____ Dataset records

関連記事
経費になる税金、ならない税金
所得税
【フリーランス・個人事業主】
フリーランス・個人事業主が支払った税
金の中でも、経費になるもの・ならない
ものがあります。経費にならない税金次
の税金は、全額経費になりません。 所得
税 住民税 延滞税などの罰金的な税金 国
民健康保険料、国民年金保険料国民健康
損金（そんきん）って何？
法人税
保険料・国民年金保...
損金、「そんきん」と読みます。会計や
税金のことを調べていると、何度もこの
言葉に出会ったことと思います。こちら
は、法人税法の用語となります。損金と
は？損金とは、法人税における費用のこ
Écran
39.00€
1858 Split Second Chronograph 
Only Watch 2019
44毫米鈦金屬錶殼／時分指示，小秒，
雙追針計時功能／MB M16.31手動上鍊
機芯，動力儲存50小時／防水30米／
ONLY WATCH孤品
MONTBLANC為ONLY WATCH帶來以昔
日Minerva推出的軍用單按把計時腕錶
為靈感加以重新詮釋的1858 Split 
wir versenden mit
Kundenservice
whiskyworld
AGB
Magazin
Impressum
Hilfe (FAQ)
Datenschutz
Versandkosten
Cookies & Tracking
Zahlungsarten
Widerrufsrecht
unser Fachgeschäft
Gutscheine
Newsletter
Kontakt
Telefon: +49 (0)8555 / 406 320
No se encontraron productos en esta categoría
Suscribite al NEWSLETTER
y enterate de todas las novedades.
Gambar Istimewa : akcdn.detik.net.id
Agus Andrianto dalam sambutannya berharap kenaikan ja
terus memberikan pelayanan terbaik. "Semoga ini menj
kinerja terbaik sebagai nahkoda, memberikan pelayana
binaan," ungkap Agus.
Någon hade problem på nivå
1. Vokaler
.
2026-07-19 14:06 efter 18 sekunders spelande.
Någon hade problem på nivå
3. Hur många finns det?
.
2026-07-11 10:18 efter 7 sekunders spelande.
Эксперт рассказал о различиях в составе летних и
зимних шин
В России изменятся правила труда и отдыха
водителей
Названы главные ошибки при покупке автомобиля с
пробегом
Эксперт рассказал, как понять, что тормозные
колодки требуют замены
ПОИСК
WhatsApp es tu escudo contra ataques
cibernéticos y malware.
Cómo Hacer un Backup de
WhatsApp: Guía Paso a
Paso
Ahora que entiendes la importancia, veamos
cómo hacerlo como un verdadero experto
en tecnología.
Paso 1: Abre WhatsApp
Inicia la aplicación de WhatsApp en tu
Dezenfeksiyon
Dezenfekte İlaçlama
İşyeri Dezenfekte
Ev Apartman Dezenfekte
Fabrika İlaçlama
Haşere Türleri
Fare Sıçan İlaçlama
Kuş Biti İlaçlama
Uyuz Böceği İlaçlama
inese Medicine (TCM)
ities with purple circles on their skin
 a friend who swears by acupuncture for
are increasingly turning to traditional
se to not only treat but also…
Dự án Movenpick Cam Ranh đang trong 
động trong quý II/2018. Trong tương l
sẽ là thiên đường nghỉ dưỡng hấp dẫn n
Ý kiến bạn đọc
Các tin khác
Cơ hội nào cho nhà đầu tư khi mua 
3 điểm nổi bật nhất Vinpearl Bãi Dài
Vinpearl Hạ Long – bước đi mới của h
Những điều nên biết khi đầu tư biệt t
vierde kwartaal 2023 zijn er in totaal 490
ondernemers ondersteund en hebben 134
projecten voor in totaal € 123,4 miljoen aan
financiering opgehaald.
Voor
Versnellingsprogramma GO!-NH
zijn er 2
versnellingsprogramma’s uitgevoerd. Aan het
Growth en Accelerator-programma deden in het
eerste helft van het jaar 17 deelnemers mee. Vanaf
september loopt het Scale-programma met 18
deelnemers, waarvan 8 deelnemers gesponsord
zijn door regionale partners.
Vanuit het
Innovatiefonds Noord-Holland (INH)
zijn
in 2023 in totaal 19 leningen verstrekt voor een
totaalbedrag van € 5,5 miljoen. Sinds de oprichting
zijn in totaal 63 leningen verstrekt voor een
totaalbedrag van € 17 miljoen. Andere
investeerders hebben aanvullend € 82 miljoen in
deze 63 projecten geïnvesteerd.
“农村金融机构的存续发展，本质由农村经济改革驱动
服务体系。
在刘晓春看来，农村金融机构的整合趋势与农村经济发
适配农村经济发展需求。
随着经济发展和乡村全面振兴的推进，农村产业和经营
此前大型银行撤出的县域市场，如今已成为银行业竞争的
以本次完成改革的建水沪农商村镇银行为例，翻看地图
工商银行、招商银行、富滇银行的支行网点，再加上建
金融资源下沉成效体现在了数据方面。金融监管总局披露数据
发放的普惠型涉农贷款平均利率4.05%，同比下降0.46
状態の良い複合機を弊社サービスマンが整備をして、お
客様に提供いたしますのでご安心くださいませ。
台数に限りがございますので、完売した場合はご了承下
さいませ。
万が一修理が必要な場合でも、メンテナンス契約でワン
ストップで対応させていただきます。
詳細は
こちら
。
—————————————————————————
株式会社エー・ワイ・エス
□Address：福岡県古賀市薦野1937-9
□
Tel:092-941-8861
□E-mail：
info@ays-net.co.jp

________

- **Your assignment**
Please express the rows above, from the very first line through the line containing "Telefon: +49 (0)8555 / 406 320", inclusive, as a JSON list of strings with one string per line and blank lines omitted.

- **Solution to the exercise**
[
  "関連記事",
  "経費になる税金、ならない税金",
  "所得税",
  "【フリーランス・個人事業主】",
  "フリーランス・個人事業主が支払った税",
  "金の中でも、経費になるもの・ならない",
  "ものがあります。経費にならない税金次",
  "の税金は、全額経費になりません。 所得",
  "税 住民税 延滞税などの罰金的な税金 国",
  "民健康保険料、国民年金保険料国民健康",
  "損金（そんきん）って何？",
  "法人税",
  "保険料・国民年金保...",
  "損金、「そんきん」と読みます。会計や",
  "税金のことを調べていると、何度もこの",
  "言葉に出会ったことと思います。こちら",
  "は、法人税法の用語となります。損金と",
  "は？損金とは、法人税における費用のこ",
  "Écran",
  "39.00€",
  "1858 Split Second Chronograph ",
  "Only Watch 2019",
  "44毫米鈦金屬錶殼／時分指示，小秒，",
  "雙追針計時功能／MB M16.31手動上鍊",
  "機芯，動力儲存50小時／防水30米／",
  "ONLY WATCH孤品",
  "MONTBLANC為ONLY WATCH帶來以昔",
  "日Minerva推出的軍用單按把計時腕錶",
  "為靈感加以重新詮釋的1858 Split ",
  "wir versenden mit",
  "Kundenservice",
  "whiskyworld",
  "AGB",
  "Magazin",
  "Impressum",
  "Hilfe (FAQ)",
  "Datenschutz",
  "Versandkosten",
  "Cookies & Tracking",
  "Zahlungsarten",
  "Widerrufsrecht",
  "unser Fachgeschäft",
  "Gutscheine",
  "Newsletter",
  "Kontakt",
  "Telefon: +49 (0)8555 / 406 320"
]